For a long time, Washington State University Graduate Student Veneice Guillory-Lacy looked forward to this semester, a time when she would finally complete her long and challenging educational journey. Then the Coronavirus pandemic hit and suddenly everything she had worked for seemed in limbo for a while.
Guillory-Lacy said her family always taught her to keep pushing for her dreams and goals even in the face of adversity and opposition, to pursue hard things, and never let fear and uncertainty stop her.
“I honestly believe this was one of the reasons why I was able to finish writing and defending my dissertation right in the middle of a global pandemic,” she said. “Instead of allowing fear and uncertainty to paralyze me, I used it as motivation to push me to the finish line.”

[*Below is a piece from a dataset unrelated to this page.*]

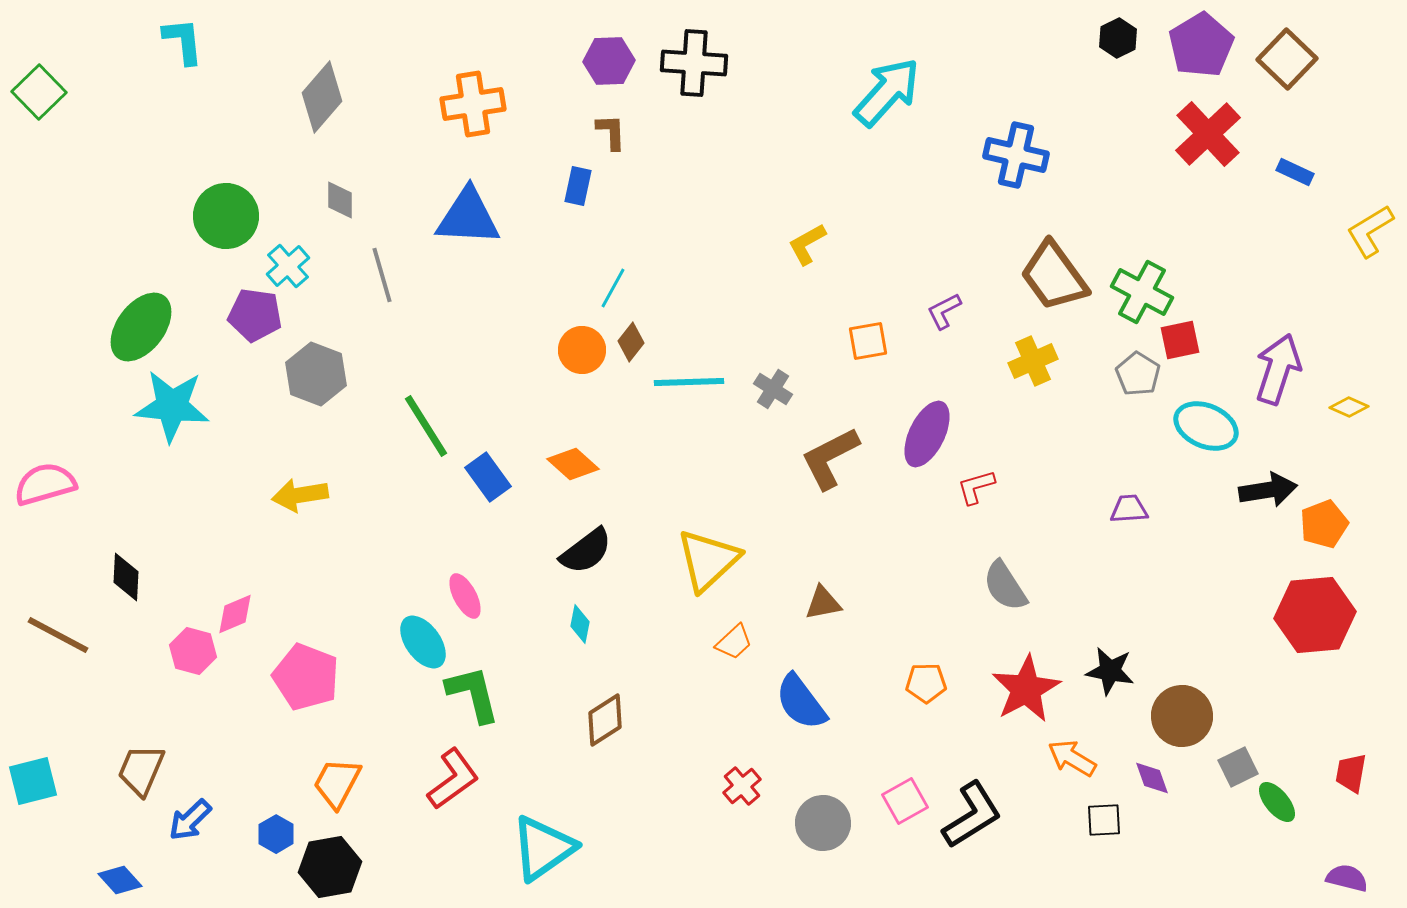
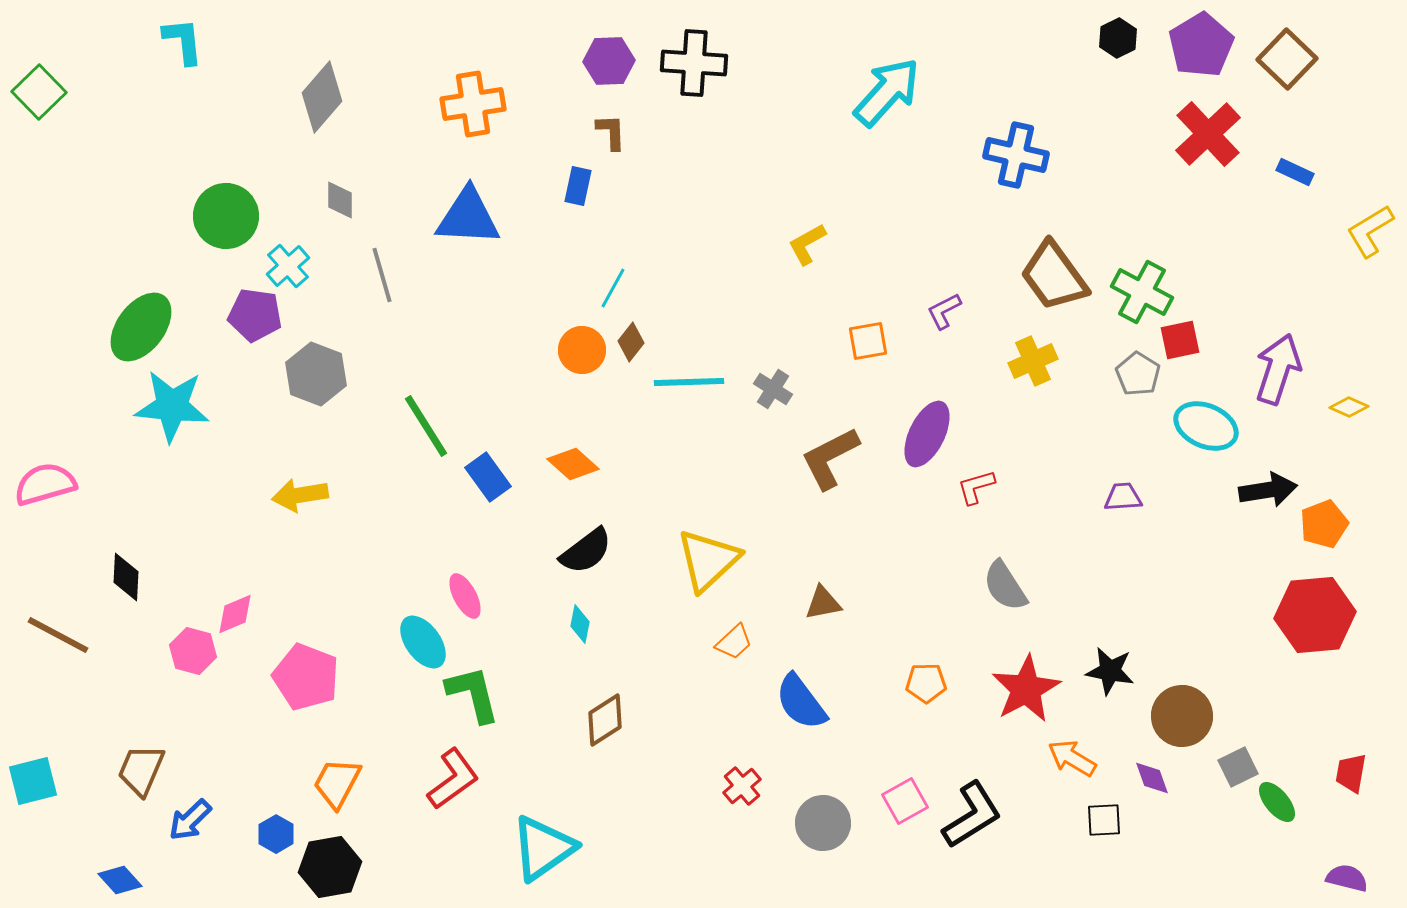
purple trapezoid at (1129, 509): moved 6 px left, 12 px up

Guillory-Lacy, a student in the Cultural Studies and Social Thought in Education (CSSTE) program, successfully defended her dissertation in April. She said it feels surreal as her graduate studies were sometimes grueling and forced her to tap into skills she never knew she had, such as focusing 12-hours straight while writing her dissertation. This was on top of serving as vice president for the Graduate and Professional Student Association this year.
Her father Jeff Guillory, who retired last year as WSU’s director of diversity education, was raised in Texas during the Jim Crow era. Her mother Connie was raised on the Nez Perce Reservation, the same place Guillory-Lacy calls home. Her parents credit their college educations for changing the trajectory of their lives and they wanted the same for Veneice and her three older brothers Ricky, Raphael, and Justin.
Validating their experiences
Before coming to WSU, Guillory-Lacy experienced systemic inequalities in the Idaho district where she served as a high school principal. It inspired her to research whether other women in education fields have similar experiences. She found WSU’s CSSTE in the College of Education to be a perfect match as it is designed to address issues of culture and power in schools and develop scholars and practitioners who will stimulate positive change in the educational systems and communities.
As a black woman with Nez Perce descent, she chose to concentrate her dissertation research on the lived experiences of female black educational leaders in the K-12 system. What she found is that black women experience challenges on the job due to their race and gender. The finding also suggest they use spirituality as a way to combat these challenges.
“The research project validated our experiences and helped me to understand the ways in which leadership practices of women of color can enhance the intellectual and important leadership contributions to any organization,” Guillory-Lacy said.
Earning her Ph.D. will open many new doors in her career and she is excited to explore her options. First, she just wants to relax and spend quality time with her husband Chris and three children Nevaeh, Trinity, and Zion.
Guillory-Lacy has become the third sibling in her family to earn a doctorate at WSU. Her brother Raphael earned his Ph.D. in educational psychology in 2002 and is a full professor at Eastern Washington University. In 2008, Justin received his doctorate in higher education and serves as president of Northwest Indian College in Bellingham, Wash. While her oldest brother Ricky did not attend WSU, he served our nation as a Marine, later becoming a police officer, town mayor, and an employee of the Nez Perce Tribe.
“My parents and brothers trailblazed an educational path for me and I’m forever grateful to them for their love, encouragement and guidance along the way,” she said.